At first, it hardly seemed that the storm was moving at all; it still looked like a red blurriness around the horizon. But over the next few minutes, the cloud reached towards them, stretching up to fill more and more of the sky.

Now Dejah could more clearly see the leading edge of the storm. It roiled with airborne dust and sand, and moved rapidly over the flat floor of the desert.

She had once seen news footage from Earth, when a dam had broken after heavy floods. The dirty water had surged forward, throwing itself toward the city in its path, as if urged on by a frenzied malevolence. The edge of the storm looked just like that, Dejah thought, as it bore down on them.

“You watching this, Dej?”

She nodded, and looked at the rig parked beside her own. She could see Thomas through the windshield, and wondered how long the visibility would last.

They fell back into silence as the storm came closer. Dejah could hear a slight whistling as the wind picked up, rushing by the parked vehicles. In the distant, she heard a roaring sound, faint at first, but rapidly growing louder.

Eduardo stirred, and blinked, waking groggily. “Have we stopped?

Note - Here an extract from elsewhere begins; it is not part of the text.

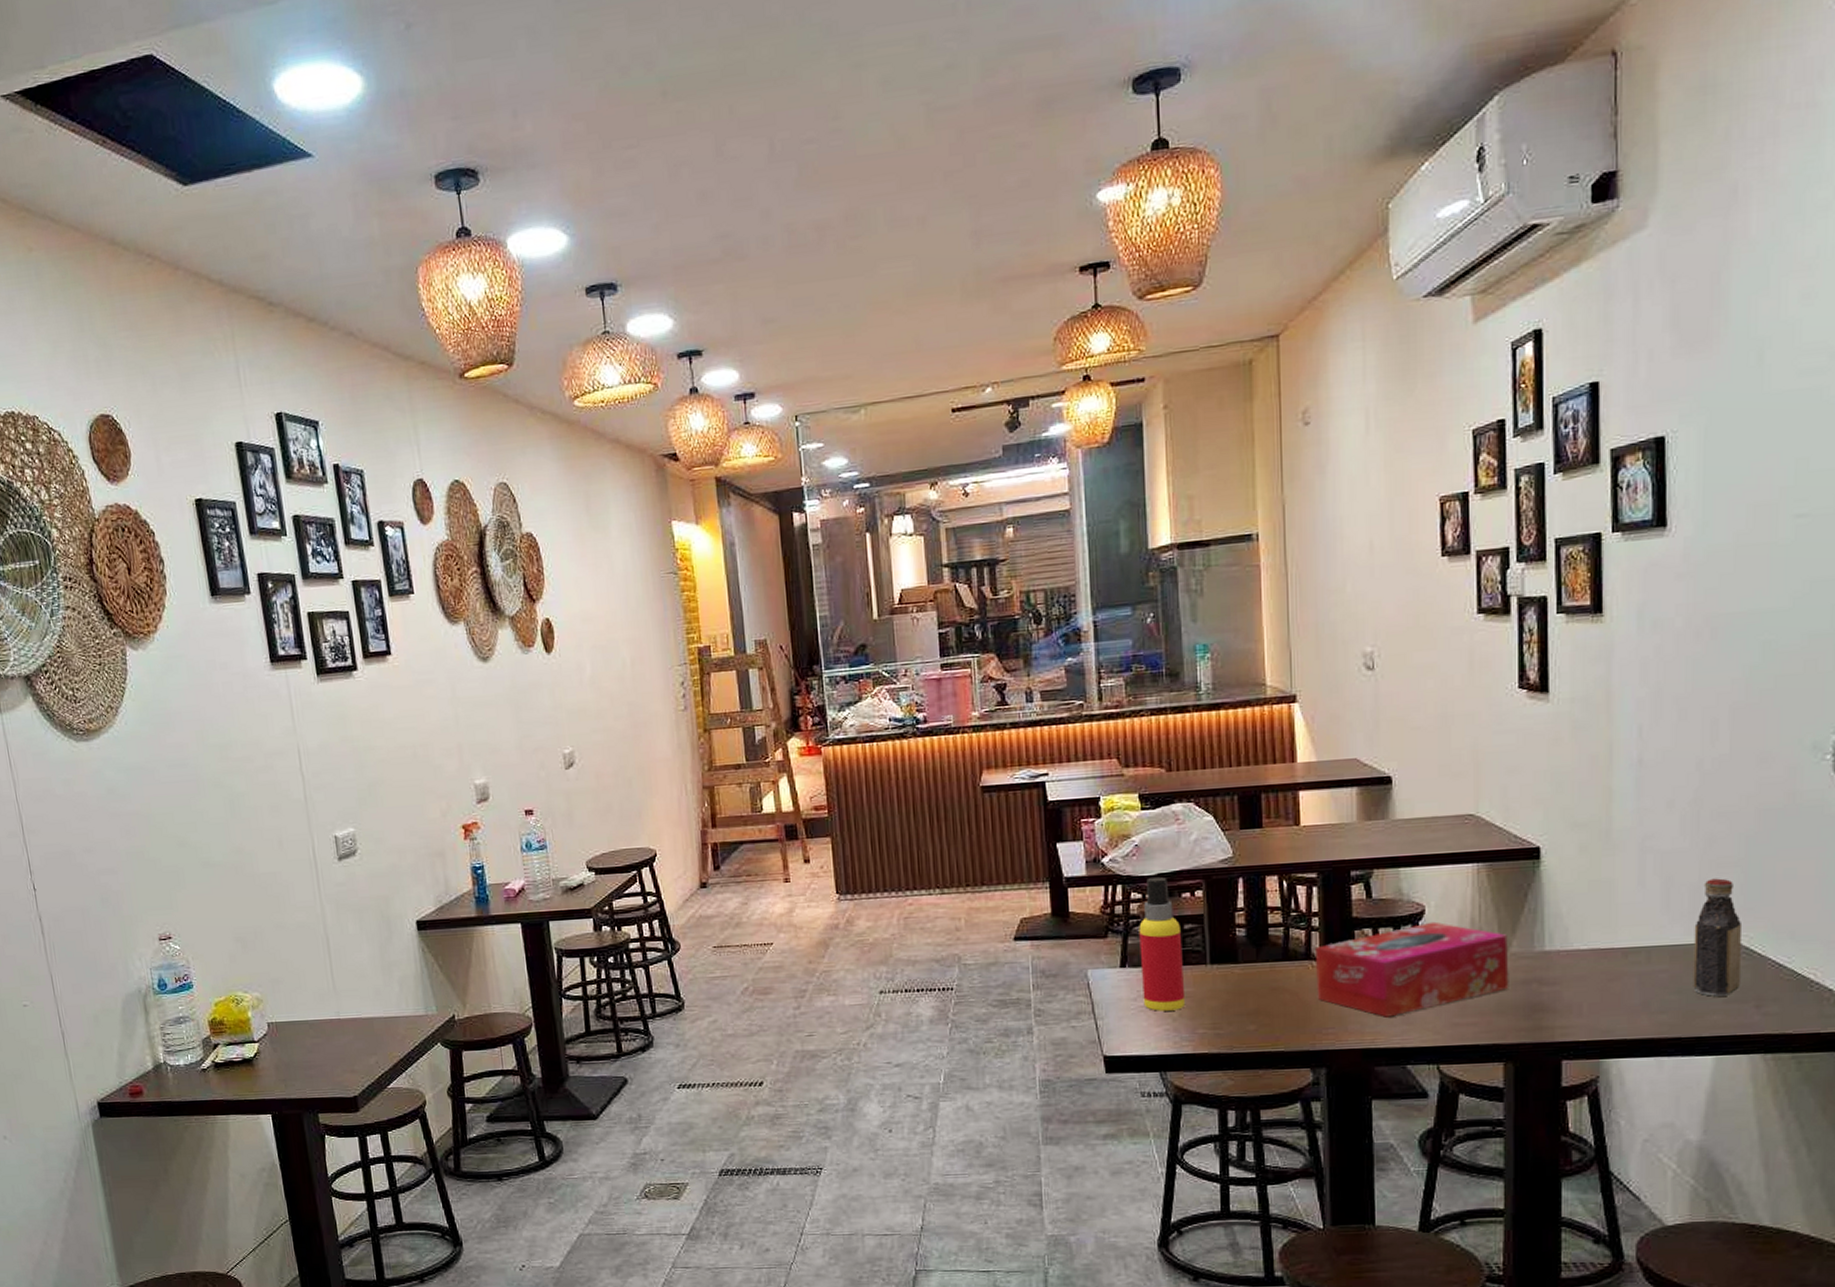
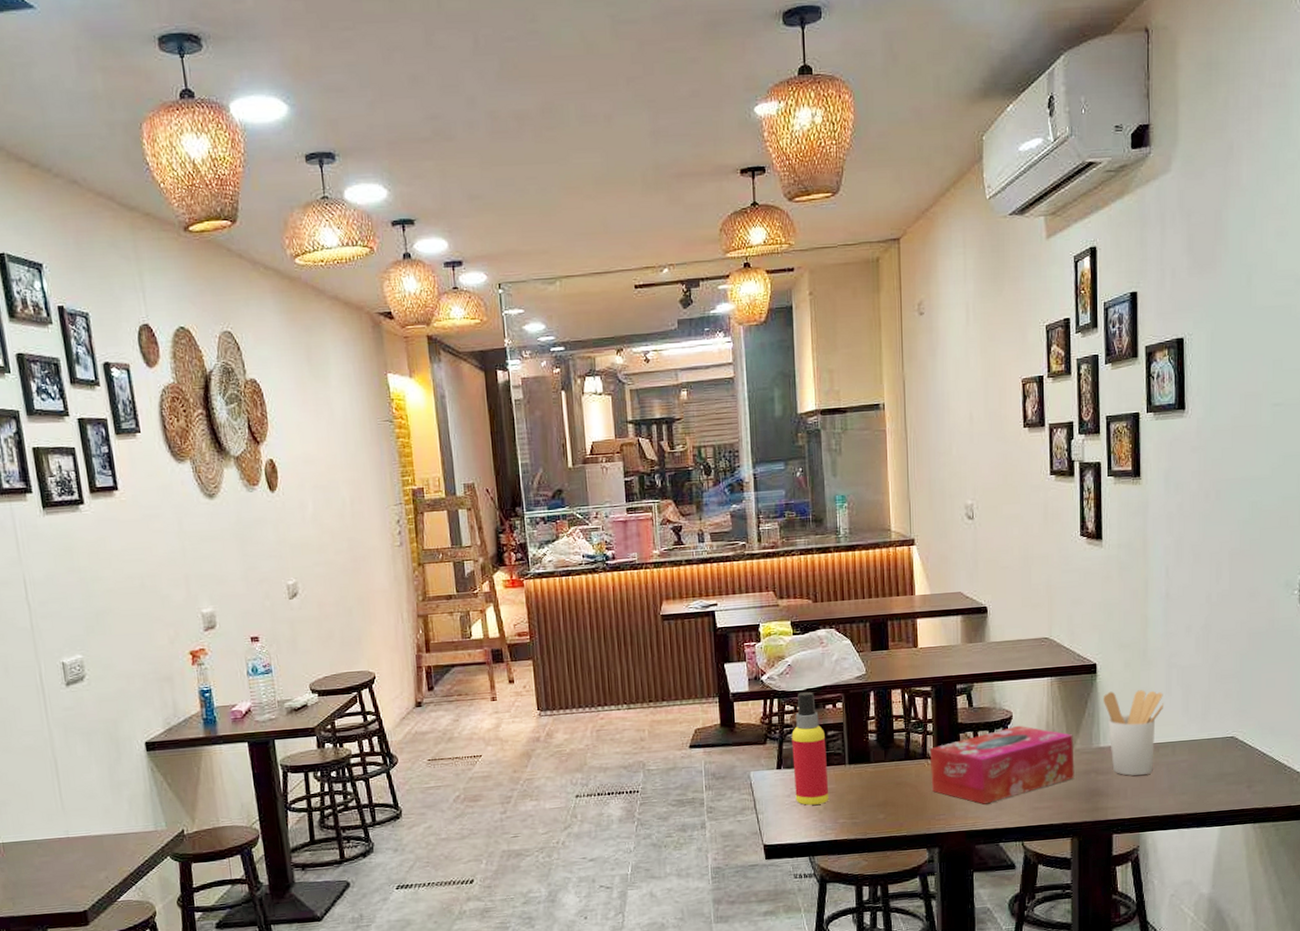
utensil holder: none [1548,880,1636,989] -> present [1102,690,1164,776]
bottle: present [1693,878,1741,997] -> none [1204,687,1238,780]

Is this where…” His eyes focused, just in time to see the edge of the dust storm fill the windshield.

“Holy…!” he muttered, and then it hit.

The first blast of the wind rocked the rig, and Dejah swore in surprise. The light of the sun was quickly blocked out by the dust, and the world disappeared in a swirl of red.

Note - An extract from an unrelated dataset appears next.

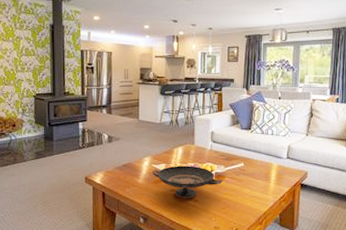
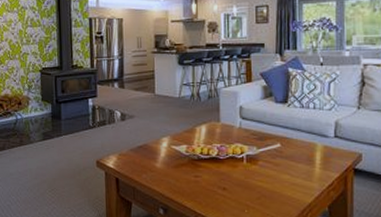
decorative bowl: present [152,165,223,199] -> none [172,147,256,187]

Dejah could hear a faint sound, like the ambience of an open comm line. Wind brushing the dust over the metal, she assumed.

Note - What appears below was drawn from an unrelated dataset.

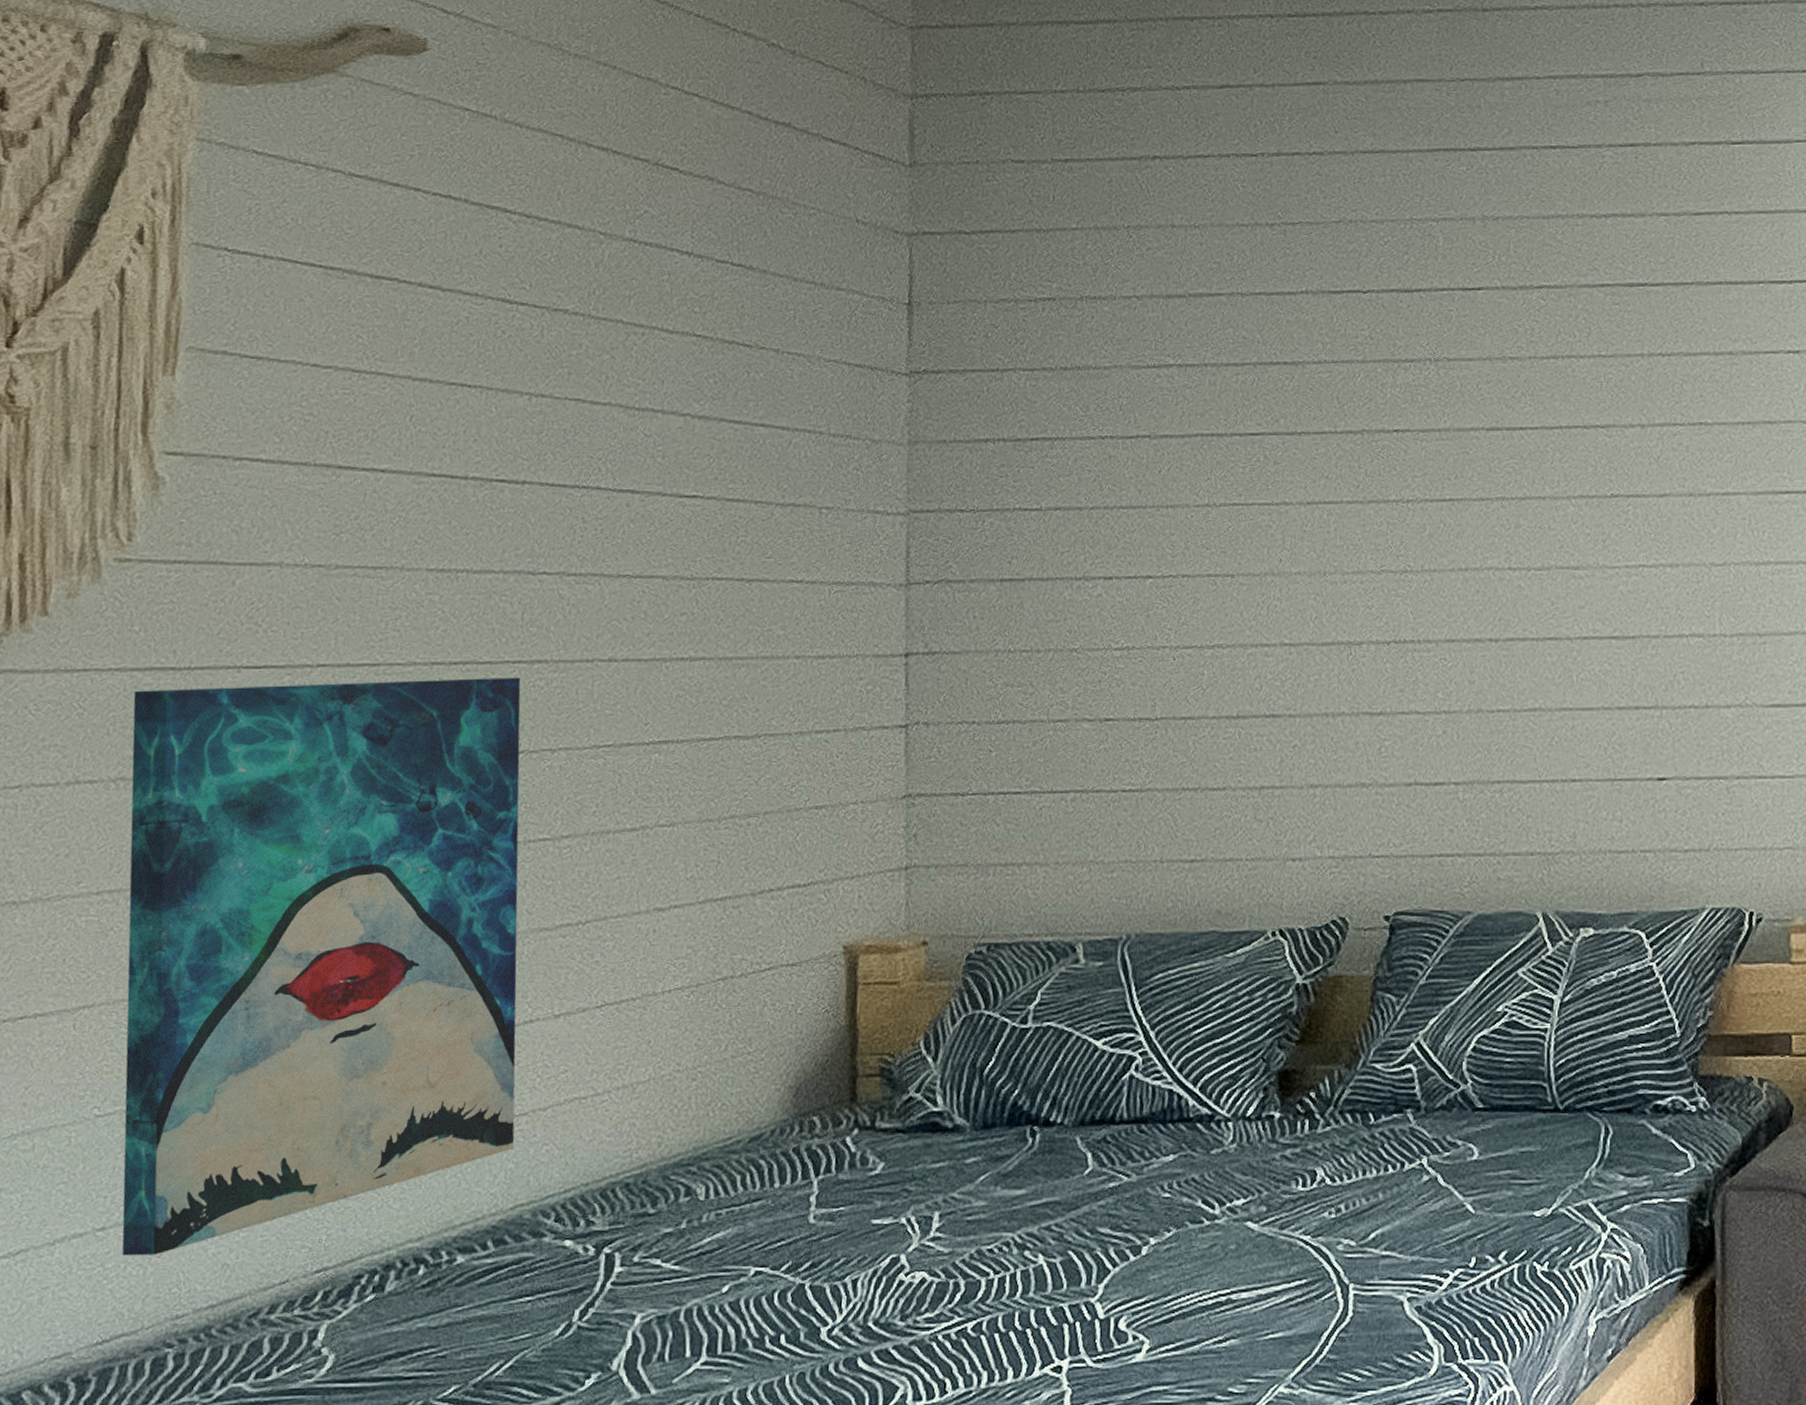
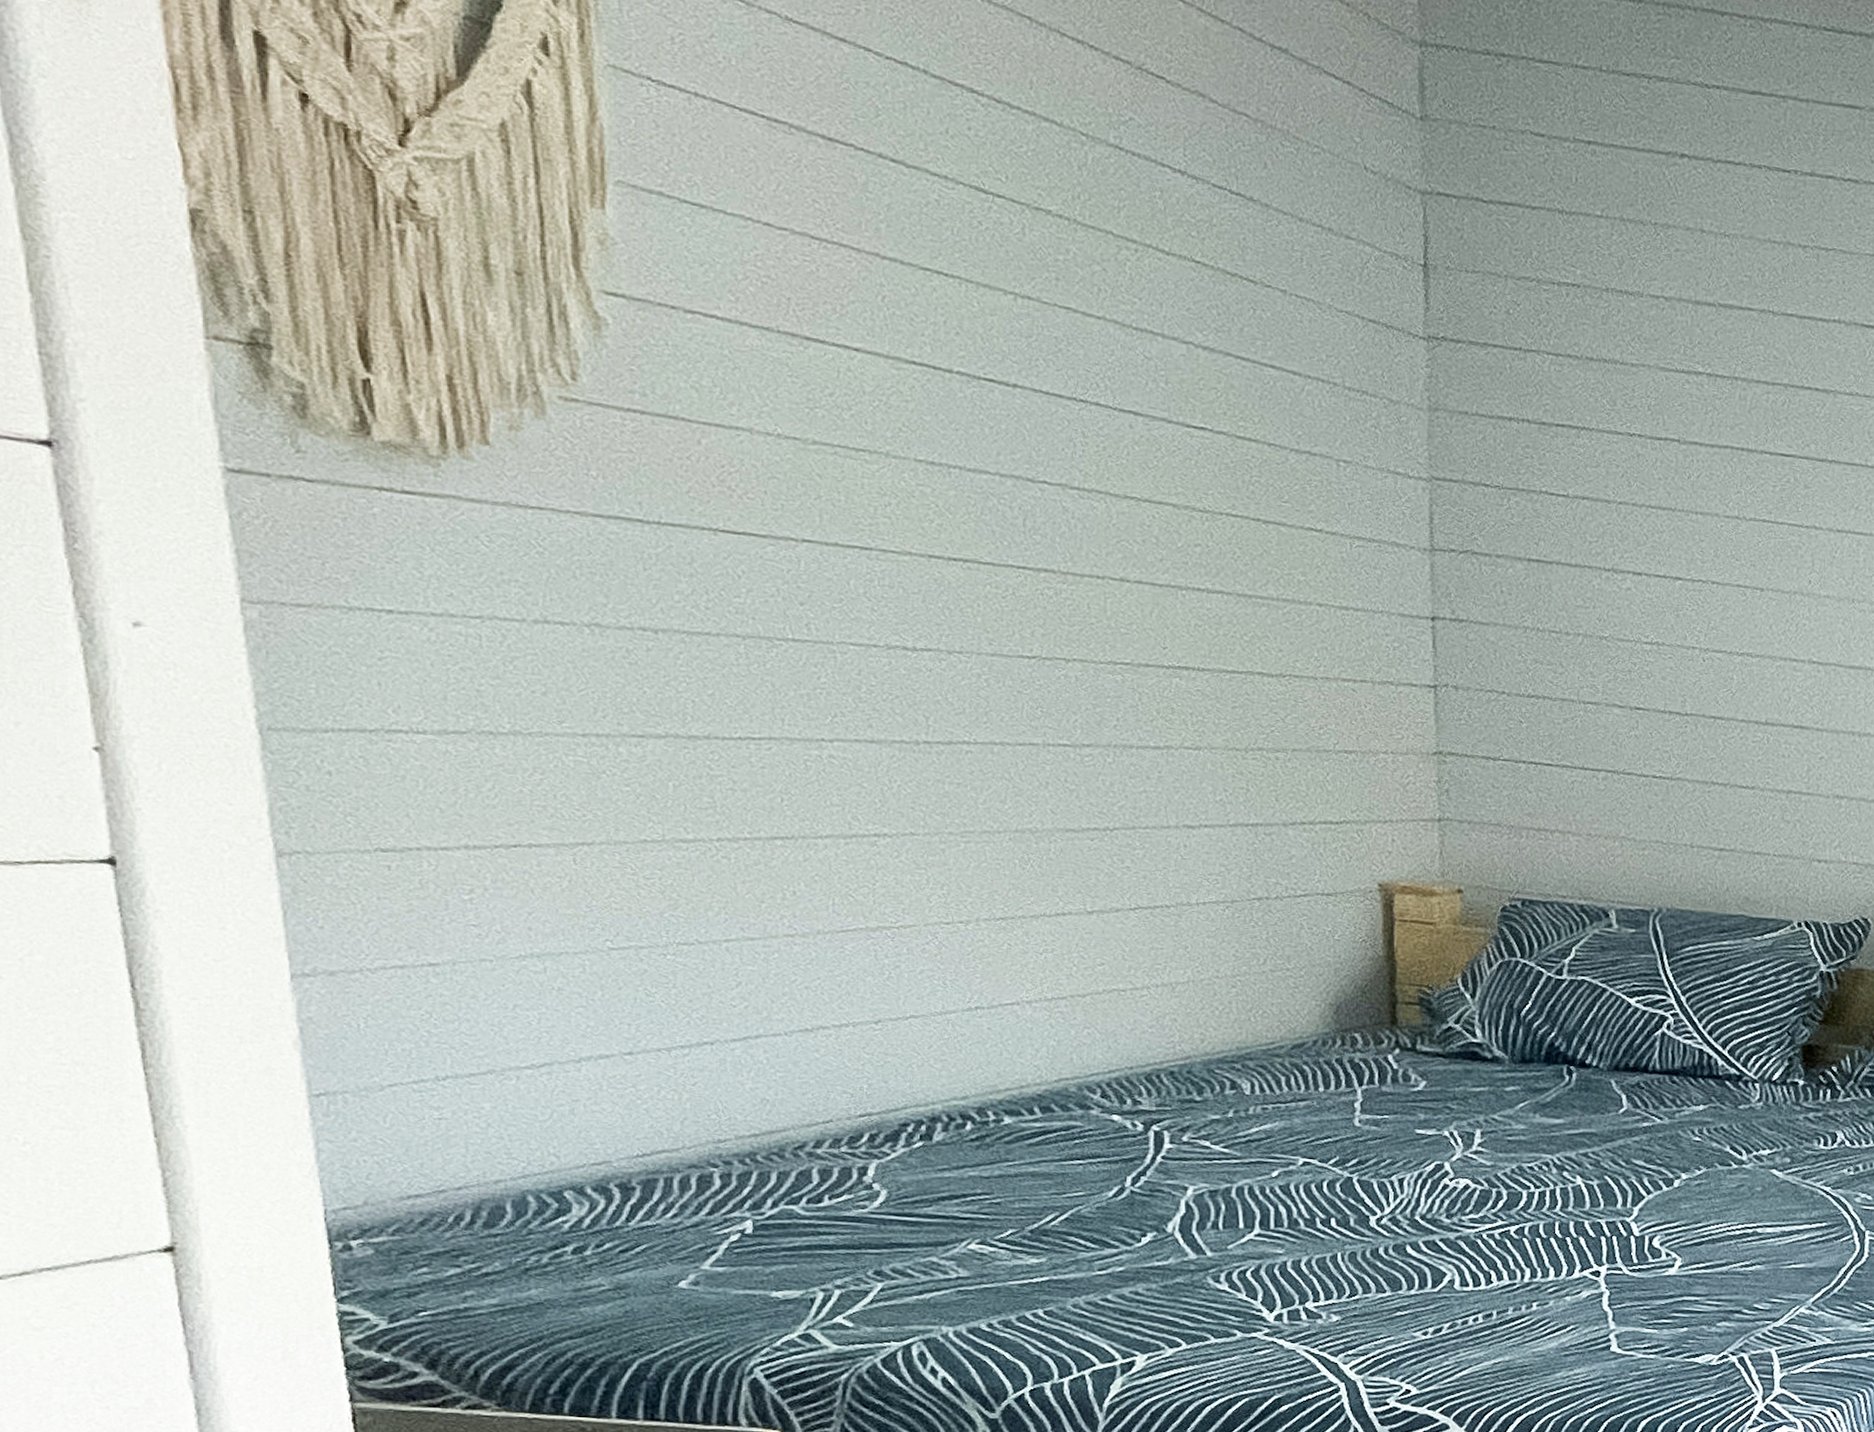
wall art: present [122,677,521,1256] -> none [599,537,1055,1084]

Thomas asked over the comm, “you guys alright over there?”

“Yeah, we’re fine,” she responded, not taking her eyes off of the maelstrom outside. “That’s one hell of a wind, though. I don’t think I’ve ever felt a wind that could shake a rig like that. Glad it seems to have stabilized. Nothing more to do but wait it out.”

“Copy that. I’ll comm if anything comes up, you do the same.”

Dejah set the comm down, and looked around and rig cabin. It looked odd, having no view from the windows. Very little light came through, and the light that did filter through the dust was a deep red.

“Not much to do now,” Eduardo commented, as he rummaged through a bag, pulling out a battered paperback book. “I told you that you should have brought one of these.”

“I've never been much of a reader,” she replied, trying to find a comfortable place from which to watch the storm passing in front of the rig.

The whirling sand was hypnotizing, and she found herself gradually drifting off into a shallow sleep. Every time Eduardo turned a page in his book, she would flutter back to consciousness, only to be greeted by the dust storm again.

It was impossible to tell how much time was passing; the light was too dim to notice any of the small changes that ordinarily served as markers.

Finally, Dejah moved to the sleeping space behind the seats. She heated and ate the contents of a food pouch, then lay down and attempted to sleep.

When she awoke, she checked her watch. Ten thirty eight a.m., it read. “At least I finally got a chance to sleep all the way through the night,” she muttered, pulling the blanket back. Eduardo was still asleep, sprawled on the floor on the other side of the small space.

Dejah clicked her comm. “Thomas, you awake yet?”

“I'm here,” he commed back. “Been awake for a little while, but not long. This light has me all screwed up. At least when the dust storms hit the dome, the city lights give you some clue.”

“I know what you mean. I don't think I've ever slept in till ten in my life. At least it's a chance to catch up on our rest. I'm going to have to ffigure out some sort of exercise routine that I can do in the cab, or I'm going to go crazy. Suppose I should wait till Eduardo gets up though, I don't think he'd appreciate being woken up by a foot in the face.”

Thomas laughed. “Yeah, you don't want to do that. He'll probably be up soon. I've already made a call in to Bradbury dome to let them know the situation here. They're still not sure when the storm will be over, so they told us to just sit tight. Kruiser was pretty worried, though. He said that the engine seals had been replaced just before we went out, and he didn't like the new batch they put on. It's a newer, cheaper brand apparently. But you know him, he's a worrywart when it comes to the rigs and rovers, so I'd take any of that with a grain of salt.”